Soon after the withdrawal last month, Deeb applied for a quarrying           license from the Ministry of the Interior. He was granted permission           to quarry for one month beginning on June 26. The license was signed           by the minister himself, Michel Murr, who could not be reached for           comment. “I can apply again at the end of the month, and get it extended,”           said Deeb. But to guard against the unlikely event that he is not approved           for an extension, he plans to quarry intensively this month and store           the sand to sell in the future. So far business has been good, and           it promises to get better as the displaced return to their villages           and start rebuilding their homes. The only drawback has been the appearance           of numerous competitors. “There is competition,” said Deeb.

As far as he knows, he added, there are about 10 sites that have opened           up in the past few weeks. “Please understand,” he said. “I’m only quarrying           where the SLA quarried before me. When I’m done, I plan to turn it           into agricultural land. I love trees and won’t destroy any.” The same           cannot be said for another quarrying site on the other side of the           hill, where a bulldozer started making its path on Wednesday through           a wooded area on a rise covered with pine trees. Only the bulldozer           operator was there ­ the lessor of the land, Jean Kariakus, was off           running errands. “There’s a lot of work ahead,” said the operator,           who asked not to be named. It was still the first day of quarrying,           and the vast area still needed to be dug up. Just below the hill lies           a green meadow filled with wildflowers. “I have to quarry down there,”           he said. Then, pointing to the hill above him, he added: “And then           all the way up there.” “Up there” was the stand of pine trees.

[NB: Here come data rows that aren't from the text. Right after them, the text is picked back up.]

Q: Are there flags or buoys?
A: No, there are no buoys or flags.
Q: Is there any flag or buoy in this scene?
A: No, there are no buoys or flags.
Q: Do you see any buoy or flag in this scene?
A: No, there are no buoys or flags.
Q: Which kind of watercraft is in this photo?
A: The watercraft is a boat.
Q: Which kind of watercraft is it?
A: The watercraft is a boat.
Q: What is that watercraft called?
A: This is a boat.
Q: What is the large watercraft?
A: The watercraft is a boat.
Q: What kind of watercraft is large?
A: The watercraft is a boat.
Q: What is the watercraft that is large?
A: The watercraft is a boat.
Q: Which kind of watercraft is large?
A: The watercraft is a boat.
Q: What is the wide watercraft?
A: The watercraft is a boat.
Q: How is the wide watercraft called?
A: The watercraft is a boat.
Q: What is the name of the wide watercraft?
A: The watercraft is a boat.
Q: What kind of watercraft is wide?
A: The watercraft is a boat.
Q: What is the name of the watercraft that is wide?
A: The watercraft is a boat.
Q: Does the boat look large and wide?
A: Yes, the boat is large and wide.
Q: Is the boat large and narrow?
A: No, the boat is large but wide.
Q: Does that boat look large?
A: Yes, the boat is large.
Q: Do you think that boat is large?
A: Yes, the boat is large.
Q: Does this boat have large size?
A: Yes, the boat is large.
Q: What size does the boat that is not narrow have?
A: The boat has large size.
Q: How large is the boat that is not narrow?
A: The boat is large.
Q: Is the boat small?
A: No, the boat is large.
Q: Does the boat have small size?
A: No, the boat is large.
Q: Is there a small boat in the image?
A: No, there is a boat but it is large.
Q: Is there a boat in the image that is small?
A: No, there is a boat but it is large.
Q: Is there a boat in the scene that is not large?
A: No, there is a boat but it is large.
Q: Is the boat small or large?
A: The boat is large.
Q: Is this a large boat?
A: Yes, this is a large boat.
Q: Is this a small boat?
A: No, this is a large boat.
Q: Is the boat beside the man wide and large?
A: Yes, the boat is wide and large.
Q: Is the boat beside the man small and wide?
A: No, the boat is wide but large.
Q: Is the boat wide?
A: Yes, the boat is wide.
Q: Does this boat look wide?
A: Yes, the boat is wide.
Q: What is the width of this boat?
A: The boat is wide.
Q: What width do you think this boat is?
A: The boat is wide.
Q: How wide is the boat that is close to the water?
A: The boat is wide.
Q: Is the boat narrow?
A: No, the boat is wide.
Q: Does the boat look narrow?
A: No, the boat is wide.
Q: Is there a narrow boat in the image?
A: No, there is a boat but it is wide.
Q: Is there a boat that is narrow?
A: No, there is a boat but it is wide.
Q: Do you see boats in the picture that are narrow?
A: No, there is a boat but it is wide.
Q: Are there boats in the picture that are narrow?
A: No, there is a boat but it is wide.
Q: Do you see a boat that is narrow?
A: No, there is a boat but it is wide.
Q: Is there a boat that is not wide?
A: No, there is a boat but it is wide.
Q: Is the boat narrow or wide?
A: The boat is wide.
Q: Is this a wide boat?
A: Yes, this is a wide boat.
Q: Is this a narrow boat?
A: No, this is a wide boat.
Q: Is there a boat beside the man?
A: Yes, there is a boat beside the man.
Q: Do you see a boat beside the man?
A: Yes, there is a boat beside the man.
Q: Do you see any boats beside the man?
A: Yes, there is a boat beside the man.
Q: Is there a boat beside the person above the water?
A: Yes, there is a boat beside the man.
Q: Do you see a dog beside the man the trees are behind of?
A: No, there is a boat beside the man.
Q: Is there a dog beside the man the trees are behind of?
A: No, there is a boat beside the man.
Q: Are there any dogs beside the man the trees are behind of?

“Oh, we won’t chop the trees,” he said. “Only a few. All the ones           here on the ledge have to go and also the ones on the other side.”

Already, just a few hours into the quarrying, many of the trees’ roots           were uncovered and some ­ with sand having been extracted from underneath           ­ seemed about to topple over. According to the bulldozer operator,           Kariakus also has a one-month quarrying license granted by the Ministry           of the Interior. He had been running another quarry in the village           of Siniya that was shut down only two weeks ago, largely due to pressure           exerted by the environmental organization Green Line. A few months ago,           Green Line members were notified about four huge quarrying sites in           the middle of a pine-tree forest in the Jezzine villages of Haitoura,           Zahlatie and Sniya and denounced them.

In April, Green Line held a press conference in Beirut calling on the           media to pressure the government to shut down the quarries. Ironically,           one of the quarry owners was none other than the mayor of the village           of Roum , Gergie Haddad ­ better known as Abu Ajaj. Green Line seems           to have succeeded, as three of the quarries closed down. The remaining           one is a rock quarry for Sibline company, which was founded in 1998           and licensed to operate for 10 years by the Interior Ministry. While           the Sibline quarry is still a thorn in the group’s side, Green Line’           Salman Abbas said that “if we work together and we do something about           the wrong that we see, we can exert the needed pressure and we can           close down those quarries.” But, he admitted: “It’s like playing cat           and mouse.

“We close one quarry; they open another,” he said. “It’s ridiculous           … Quarries should be organized. It’s a shame to ruin such a beautiful           area. It just doesn’t seem that this government is serious about environmental           issues.” A quarrying master plan was unveiled by former Environment           Minister Akram Chehayeb in the mid-1990s, but it has yet to be enforced.